# Bishop world show



## Cherie (Dec 16, 2010)

There is only on 'Bishop Mule Days' show and it is over Memorial Day weekend each year. It is huge and it is tough. The best mules all across the country show up and they are good and most are seasoned. It is sure not the show that I would start out at. Most of the State Fairs near here have mule classes and most 'open' show allow mules to enter.

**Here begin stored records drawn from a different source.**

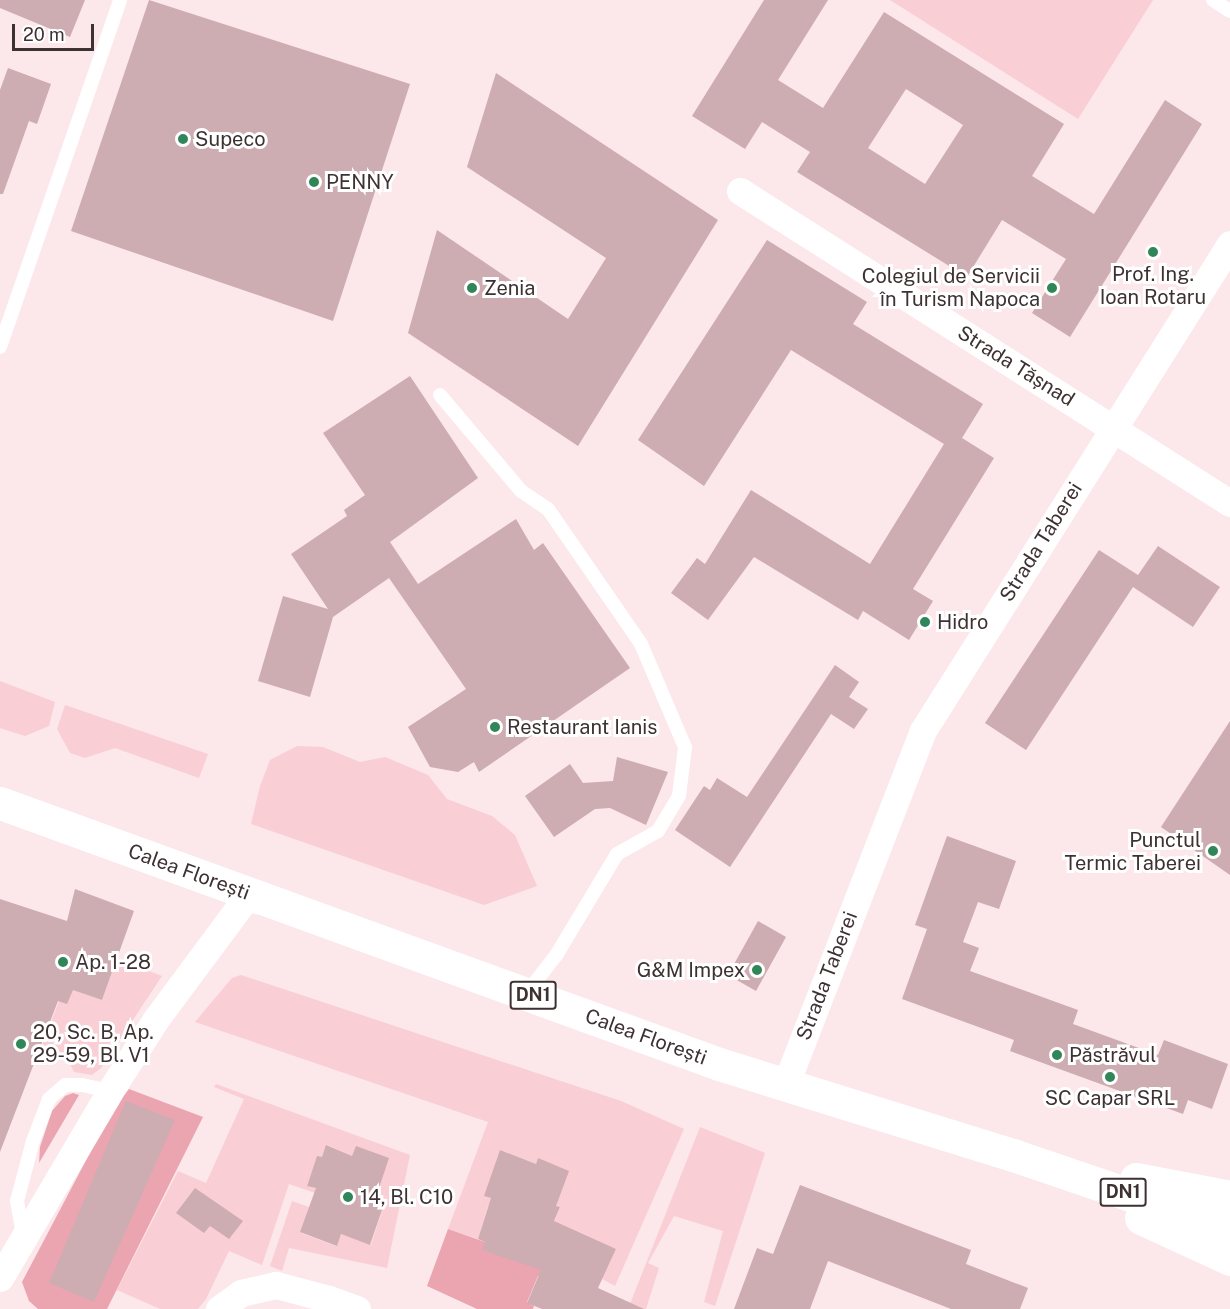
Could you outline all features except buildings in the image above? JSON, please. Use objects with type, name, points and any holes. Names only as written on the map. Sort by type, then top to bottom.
[{"type":"main road","name":"Calea Florești","points":[[0,802],[784,1086],[1016,1156],[1230,1229]]},
{"type":"main road","points":[[1016,1156],[1230,1197]]},
{"type":"main road","points":[[1016,1156],[1230,1259]]},
{"type":"street","name":"Strada Tășnad","points":[[740,191],[1230,503]]},
{"type":"street","name":"Strada Taberei","points":[[784,1086],[922,732],[1230,244]]},
{"type":"street","points":[[0,1278],[141,1040],[246,898],[281,905]]},
{"type":"street","points":[[219,1309],[241,1293],[276,1286],[329,1299],[357,1309]]},
{"type":"lane","points":[[0,347],[120,0]]},
{"type":"lane","points":[[1213,0],[1230,11]]},
{"type":"lane","points":[[440,395],[520,491],[548,509],[641,644],[685,747],[680,796],[658,831],[617,854],[557,954],[527,993]]},
{"type":"lane","points":[[24,1237],[17,1201],[33,1141],[49,1099],[65,1085],[82,1085],[110,1090]]},
{"type":"shaded area","points":[[890,0],[1153,0],[1078,119]]},
{"type":"shaded area","points":[[0,681],[55,702],[49,726],[25,736],[0,728]]},
{"type":"shaded area","points":[[65,705],[208,754],[199,778],[115,748],[85,758],[70,753],[57,729]]},
{"type":"shaded area","points":[[297,746],[323,747],[360,762],[385,757],[428,775],[447,799],[492,816],[515,835],[537,886],[484,905],[251,824],[260,786],[270,760]]},
{"type":"shaded area","points":[[117,959],[162,976],[101,1068],[92,1075],[74,1072],[65,1054],[36,1062],[59,1001],[72,989],[102,1000]]},
{"type":"shaded area","points":[[241,975],[621,1101],[684,1129],[615,1286],[602,1279],[616,1249],[551,1230],[560,1207],[548,1203],[538,1158],[536,1164],[500,1150],[485,1196],[499,1201],[488,1206],[478,1239],[448,1229],[488,1122],[195,1022],[232,978]]},
{"type":"shaded area","points":[[216,1084],[410,1155],[387,1268],[289,1248],[282,1271],[270,1266],[292,1201],[309,1207],[301,1233],[336,1246],[341,1234],[371,1245],[385,1201],[368,1194],[352,1156],[327,1145],[322,1157],[317,1157],[307,1185],[321,1190],[315,1193],[289,1184],[262,1265],[229,1251],[206,1299],[198,1309],[160,1309],[117,1290],[178,1171],[206,1183],[244,1099],[214,1087]]},
{"type":"shaded area","points":[[129,1089],[203,1117],[107,1309],[38,1309],[29,1301],[22,1282],[112,1111]]},
{"type":"shaded area","points":[[73,1093],[79,1095],[39,1163],[40,1147],[52,1111],[65,1096]]},
{"type":"shaded area","points":[[700,1127],[765,1153],[715,1306],[704,1302],[723,1231],[674,1216],[648,1263],[659,1268],[646,1309],[628,1309]]},
{"type":"shaded area","points":[[448,1229],[485,1242],[548,1271],[545,1278],[538,1276],[527,1302],[534,1306],[533,1309],[477,1309],[427,1286]]},
{"type":"place","name":"Supeco","points":[[183,139]]},
{"type":"place","name":"PENNY","points":[[314,182]]},
{"type":"place","name":"Prof. Ing. Ioan Rotaru","points":[[1153,252]]},
{"type":"place","name":"Zenia","points":[[472,288]]},
{"type":"place","name":"Colegiul de Servicii în Turism Napoca","points":[[1052,288]]},
{"type":"place","name":"Hidro","points":[[925,622]]},
{"type":"place","name":"Restaurant Ianis","points":[[495,727]]},
{"type":"place","name":"Punctul Termic Taberei","points":[[1213,851]]},
{"type":"place","name":"Ap. 1-28","points":[[63,962]]},
{"type":"place","name":"G&M Impex","points":[[757,970]]},
{"type":"place","name":"20, Sc. B, Ap. 29-59, Bl. V1","points":[[21,1044]]},
{"type":"place","name":"Păstrăvul","points":[[1057,1055]]},
{"type":"place","name":"SC Capar SRL","points":[[1110,1077]]},
{"type":"place","name":"14, Bl. C10","points":[[348,1197]]}]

Here is a link to the winners of the classes at Bishop Mule days. Some of the classes have 30 - 40 entries. C:\Users\Cheri\AppData\Local\Temp\Temp1_Mule_Days_2012_Results.zip\Mule_Days_2012_Results.pdf


----------



## SMMJessee (Nov 11, 2012)

I'm not trying to sound like a know it all or the best rider here, cuz I'm not but I have been to tons of shows just not on him . He has been to Texas 5 times before and has won grand champion twice . he also travels like a paint horse or quarter horses that are in the breed shows. He has the slow broken leg lope and the 2 mile an hour trot  . again I'm not trying to sound braggish I just don't want to be embarrassed by posting this, I don't want people to think I am expecting to go the the world show on a pack mule  

If you look him up his name is SMMJessee he is 17hh and is black 

Thanks anyway
Megan


----------



## SMMJessee (Nov 11, 2012)

The mule in my profile pic is not him haha that's my old mule Neddie


----------